Wakil Ketua Komisi III, M. Benninu Argoebie, menilai pengerjaan stadion GOR Pajajaran cukup profesional meski ada catatan perencanaan. “Trek lari senilai hampir Rp10 miliar panjangnya hanya enam lintasan, seharusnya bisa dioptimalkan untuk Kejuaraan Nasional,” jelasnya.
Namun, Ben menyoroti proyek GOR Indoor A, B, dan kolam renang Mila Kencana yang tidak menunjukkan profesionalitas. Pekerja tidak mematuhi standar K3, kontraktor absen, dan renovasi kamar mandi tidak sesuai standar. Ia menekankan, semua proyek harus menerapkan standar K3 dan profesionalisme.
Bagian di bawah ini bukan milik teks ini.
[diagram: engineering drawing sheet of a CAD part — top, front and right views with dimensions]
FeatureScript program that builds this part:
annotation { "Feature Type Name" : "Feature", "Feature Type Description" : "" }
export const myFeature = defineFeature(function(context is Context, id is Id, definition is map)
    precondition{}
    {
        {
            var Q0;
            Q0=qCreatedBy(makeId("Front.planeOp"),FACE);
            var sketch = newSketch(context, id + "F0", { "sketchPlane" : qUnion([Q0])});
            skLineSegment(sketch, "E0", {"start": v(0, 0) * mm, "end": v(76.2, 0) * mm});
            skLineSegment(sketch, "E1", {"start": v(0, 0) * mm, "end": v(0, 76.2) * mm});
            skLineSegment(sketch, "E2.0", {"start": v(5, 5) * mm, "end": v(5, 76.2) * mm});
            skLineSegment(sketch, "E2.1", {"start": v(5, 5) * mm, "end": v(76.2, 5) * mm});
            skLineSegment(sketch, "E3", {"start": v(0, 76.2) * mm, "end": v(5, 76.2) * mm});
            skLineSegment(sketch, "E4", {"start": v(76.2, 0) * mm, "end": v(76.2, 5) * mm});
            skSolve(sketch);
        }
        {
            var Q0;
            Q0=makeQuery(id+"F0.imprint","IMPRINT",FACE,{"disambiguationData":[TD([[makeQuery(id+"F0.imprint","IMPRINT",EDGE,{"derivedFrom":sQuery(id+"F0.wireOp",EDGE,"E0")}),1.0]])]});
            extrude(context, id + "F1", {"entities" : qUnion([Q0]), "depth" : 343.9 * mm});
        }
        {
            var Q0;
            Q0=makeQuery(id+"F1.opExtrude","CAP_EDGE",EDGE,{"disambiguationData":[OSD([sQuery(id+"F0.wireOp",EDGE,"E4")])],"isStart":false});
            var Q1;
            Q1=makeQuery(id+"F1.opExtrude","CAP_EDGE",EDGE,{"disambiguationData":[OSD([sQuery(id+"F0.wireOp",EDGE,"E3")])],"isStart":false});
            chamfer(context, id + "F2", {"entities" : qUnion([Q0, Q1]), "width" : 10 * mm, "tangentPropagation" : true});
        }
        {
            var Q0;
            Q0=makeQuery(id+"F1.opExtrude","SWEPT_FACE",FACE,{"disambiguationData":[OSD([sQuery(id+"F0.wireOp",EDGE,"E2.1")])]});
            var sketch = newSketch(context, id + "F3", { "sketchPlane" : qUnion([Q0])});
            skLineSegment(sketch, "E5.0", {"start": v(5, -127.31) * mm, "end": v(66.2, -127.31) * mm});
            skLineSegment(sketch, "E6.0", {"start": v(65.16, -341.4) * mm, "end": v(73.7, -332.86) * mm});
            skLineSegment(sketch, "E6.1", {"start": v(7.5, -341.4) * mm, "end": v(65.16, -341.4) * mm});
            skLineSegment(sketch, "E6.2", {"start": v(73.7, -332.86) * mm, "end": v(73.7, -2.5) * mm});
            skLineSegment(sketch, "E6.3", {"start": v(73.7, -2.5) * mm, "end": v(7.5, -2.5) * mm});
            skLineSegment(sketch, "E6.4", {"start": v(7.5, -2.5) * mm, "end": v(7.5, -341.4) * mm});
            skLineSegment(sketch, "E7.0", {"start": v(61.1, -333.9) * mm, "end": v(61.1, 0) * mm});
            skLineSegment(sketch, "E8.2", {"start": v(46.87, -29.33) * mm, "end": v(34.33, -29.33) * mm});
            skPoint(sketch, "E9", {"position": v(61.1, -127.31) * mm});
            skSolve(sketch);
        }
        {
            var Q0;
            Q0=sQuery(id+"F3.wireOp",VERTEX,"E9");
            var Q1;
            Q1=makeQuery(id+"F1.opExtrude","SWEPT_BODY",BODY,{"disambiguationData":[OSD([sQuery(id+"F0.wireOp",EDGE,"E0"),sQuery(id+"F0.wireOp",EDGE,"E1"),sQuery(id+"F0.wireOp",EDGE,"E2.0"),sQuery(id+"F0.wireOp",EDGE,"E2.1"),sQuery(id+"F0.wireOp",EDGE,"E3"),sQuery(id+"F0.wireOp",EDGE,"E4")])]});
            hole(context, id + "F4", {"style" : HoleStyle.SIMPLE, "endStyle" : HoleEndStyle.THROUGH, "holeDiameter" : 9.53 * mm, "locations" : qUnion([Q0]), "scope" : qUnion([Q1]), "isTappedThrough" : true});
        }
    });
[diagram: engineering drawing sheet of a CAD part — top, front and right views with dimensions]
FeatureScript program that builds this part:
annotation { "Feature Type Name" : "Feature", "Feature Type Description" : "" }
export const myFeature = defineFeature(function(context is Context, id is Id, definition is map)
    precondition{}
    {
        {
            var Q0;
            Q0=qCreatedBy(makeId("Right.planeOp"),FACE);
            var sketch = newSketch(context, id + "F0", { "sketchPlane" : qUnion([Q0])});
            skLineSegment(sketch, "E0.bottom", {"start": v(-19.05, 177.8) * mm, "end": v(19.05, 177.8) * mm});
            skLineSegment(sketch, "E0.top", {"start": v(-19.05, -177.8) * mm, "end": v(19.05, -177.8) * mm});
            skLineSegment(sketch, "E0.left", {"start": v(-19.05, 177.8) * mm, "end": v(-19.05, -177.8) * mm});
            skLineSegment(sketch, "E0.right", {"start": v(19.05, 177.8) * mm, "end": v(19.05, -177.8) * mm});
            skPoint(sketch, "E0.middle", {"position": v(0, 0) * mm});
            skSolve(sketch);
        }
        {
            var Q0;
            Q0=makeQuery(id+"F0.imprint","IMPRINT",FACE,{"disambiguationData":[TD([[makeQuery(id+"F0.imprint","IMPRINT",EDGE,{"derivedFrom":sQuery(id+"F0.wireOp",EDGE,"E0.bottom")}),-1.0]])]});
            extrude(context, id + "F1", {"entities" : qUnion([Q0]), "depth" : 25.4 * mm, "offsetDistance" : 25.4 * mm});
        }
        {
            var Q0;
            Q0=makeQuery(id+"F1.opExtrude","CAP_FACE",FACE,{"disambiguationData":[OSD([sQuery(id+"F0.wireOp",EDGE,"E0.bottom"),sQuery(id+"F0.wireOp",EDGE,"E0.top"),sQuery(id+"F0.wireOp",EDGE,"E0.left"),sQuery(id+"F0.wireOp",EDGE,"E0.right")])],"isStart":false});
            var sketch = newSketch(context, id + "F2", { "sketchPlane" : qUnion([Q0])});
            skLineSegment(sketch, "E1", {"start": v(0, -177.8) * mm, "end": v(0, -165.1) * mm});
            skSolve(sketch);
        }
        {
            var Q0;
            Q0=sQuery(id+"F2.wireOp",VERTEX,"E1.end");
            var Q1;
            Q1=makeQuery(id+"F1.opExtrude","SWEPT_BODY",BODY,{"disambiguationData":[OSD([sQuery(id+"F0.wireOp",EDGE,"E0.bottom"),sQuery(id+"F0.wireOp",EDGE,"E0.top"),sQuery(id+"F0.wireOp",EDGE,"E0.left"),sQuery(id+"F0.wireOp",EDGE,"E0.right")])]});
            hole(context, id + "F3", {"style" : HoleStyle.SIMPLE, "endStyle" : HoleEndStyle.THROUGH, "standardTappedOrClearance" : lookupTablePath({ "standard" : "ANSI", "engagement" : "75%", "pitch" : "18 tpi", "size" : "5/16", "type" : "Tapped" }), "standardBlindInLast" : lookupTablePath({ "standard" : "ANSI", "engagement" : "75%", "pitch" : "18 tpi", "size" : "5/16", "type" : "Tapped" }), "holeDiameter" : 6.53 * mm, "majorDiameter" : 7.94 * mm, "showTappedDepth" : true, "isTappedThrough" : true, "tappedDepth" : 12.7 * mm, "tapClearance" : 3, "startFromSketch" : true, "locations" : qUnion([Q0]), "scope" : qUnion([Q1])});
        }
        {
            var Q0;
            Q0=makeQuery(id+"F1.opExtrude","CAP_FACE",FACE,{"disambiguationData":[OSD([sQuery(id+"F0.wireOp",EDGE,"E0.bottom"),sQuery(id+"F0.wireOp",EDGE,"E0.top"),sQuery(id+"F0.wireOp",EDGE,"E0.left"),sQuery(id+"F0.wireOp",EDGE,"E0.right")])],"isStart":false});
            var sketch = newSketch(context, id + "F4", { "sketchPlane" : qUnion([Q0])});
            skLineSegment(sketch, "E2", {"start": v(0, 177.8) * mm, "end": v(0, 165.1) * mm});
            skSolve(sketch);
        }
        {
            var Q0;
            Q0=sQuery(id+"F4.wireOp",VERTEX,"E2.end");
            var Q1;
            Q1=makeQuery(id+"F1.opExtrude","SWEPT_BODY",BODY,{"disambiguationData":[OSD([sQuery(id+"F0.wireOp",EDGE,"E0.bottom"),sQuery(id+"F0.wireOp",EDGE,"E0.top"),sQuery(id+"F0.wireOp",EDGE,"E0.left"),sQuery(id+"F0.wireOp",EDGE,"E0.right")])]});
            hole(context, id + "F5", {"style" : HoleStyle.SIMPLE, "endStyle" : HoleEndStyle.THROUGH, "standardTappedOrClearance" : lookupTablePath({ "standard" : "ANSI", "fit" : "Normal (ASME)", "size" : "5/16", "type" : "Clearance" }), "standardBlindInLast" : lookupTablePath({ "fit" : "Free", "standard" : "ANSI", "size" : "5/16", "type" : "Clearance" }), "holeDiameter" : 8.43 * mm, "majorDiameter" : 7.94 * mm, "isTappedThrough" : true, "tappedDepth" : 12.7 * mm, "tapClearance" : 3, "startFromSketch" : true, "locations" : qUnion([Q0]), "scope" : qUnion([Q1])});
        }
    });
“Kalau tidak, harus ada sanksi atau denda. Kota Bogor bukan kota bercanda. Setiap proyek harus akuntabel dan aman bagi pekerja,” tegasnya.
Sementara itu, Kepala Dinas Pemuda dan Olahraga Kota Bogor, Anas S. Rasmana, menyatakan revitalisasi GOR Pajajaran dilakukan dengan anggaran Rp31 miliar untuk persiapan Porprov Jabar 2026.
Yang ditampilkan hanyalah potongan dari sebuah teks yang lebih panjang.